§ PROMPT
Determine the number of lines in the data that include the word "tail", and write only that number.

(Bounding boxes with keypoints)

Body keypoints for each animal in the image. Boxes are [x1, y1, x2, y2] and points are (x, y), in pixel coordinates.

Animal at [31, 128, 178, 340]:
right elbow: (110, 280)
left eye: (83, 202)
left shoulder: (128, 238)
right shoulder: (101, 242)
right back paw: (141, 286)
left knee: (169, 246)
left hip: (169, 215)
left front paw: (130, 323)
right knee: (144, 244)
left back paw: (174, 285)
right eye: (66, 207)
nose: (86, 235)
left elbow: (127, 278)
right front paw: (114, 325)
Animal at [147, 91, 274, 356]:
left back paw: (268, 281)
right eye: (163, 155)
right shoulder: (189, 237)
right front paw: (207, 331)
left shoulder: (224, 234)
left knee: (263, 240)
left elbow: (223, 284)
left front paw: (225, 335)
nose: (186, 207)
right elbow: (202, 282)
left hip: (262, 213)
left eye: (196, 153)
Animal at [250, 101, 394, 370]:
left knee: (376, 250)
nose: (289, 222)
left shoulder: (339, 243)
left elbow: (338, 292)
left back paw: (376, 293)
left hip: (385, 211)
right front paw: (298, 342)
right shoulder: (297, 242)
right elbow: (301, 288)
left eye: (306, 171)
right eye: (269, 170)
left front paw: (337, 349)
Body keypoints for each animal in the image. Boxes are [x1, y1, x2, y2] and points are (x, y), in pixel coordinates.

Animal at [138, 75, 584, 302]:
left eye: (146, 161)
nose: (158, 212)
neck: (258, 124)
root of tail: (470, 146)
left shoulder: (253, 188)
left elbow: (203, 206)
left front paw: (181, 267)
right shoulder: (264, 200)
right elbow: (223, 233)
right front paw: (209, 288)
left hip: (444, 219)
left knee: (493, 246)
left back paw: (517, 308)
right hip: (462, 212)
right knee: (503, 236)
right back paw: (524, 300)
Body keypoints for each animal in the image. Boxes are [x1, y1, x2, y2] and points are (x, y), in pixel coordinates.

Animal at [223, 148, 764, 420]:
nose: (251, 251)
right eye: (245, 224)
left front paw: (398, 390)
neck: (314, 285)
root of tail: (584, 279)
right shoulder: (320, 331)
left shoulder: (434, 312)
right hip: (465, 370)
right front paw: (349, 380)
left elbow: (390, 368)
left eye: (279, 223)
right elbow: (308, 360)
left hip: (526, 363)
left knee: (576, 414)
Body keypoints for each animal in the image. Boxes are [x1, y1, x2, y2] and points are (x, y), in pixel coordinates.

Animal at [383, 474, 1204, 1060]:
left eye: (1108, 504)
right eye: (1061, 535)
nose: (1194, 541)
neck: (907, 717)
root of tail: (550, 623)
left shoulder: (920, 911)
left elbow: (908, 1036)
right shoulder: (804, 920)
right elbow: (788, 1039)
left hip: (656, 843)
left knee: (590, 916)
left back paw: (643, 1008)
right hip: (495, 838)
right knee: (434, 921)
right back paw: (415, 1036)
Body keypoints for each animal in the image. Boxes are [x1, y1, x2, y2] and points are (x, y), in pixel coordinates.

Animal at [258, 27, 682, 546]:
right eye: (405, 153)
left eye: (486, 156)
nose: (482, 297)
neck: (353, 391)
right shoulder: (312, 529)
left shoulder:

§ SOLUTION FOR THIS TASK
3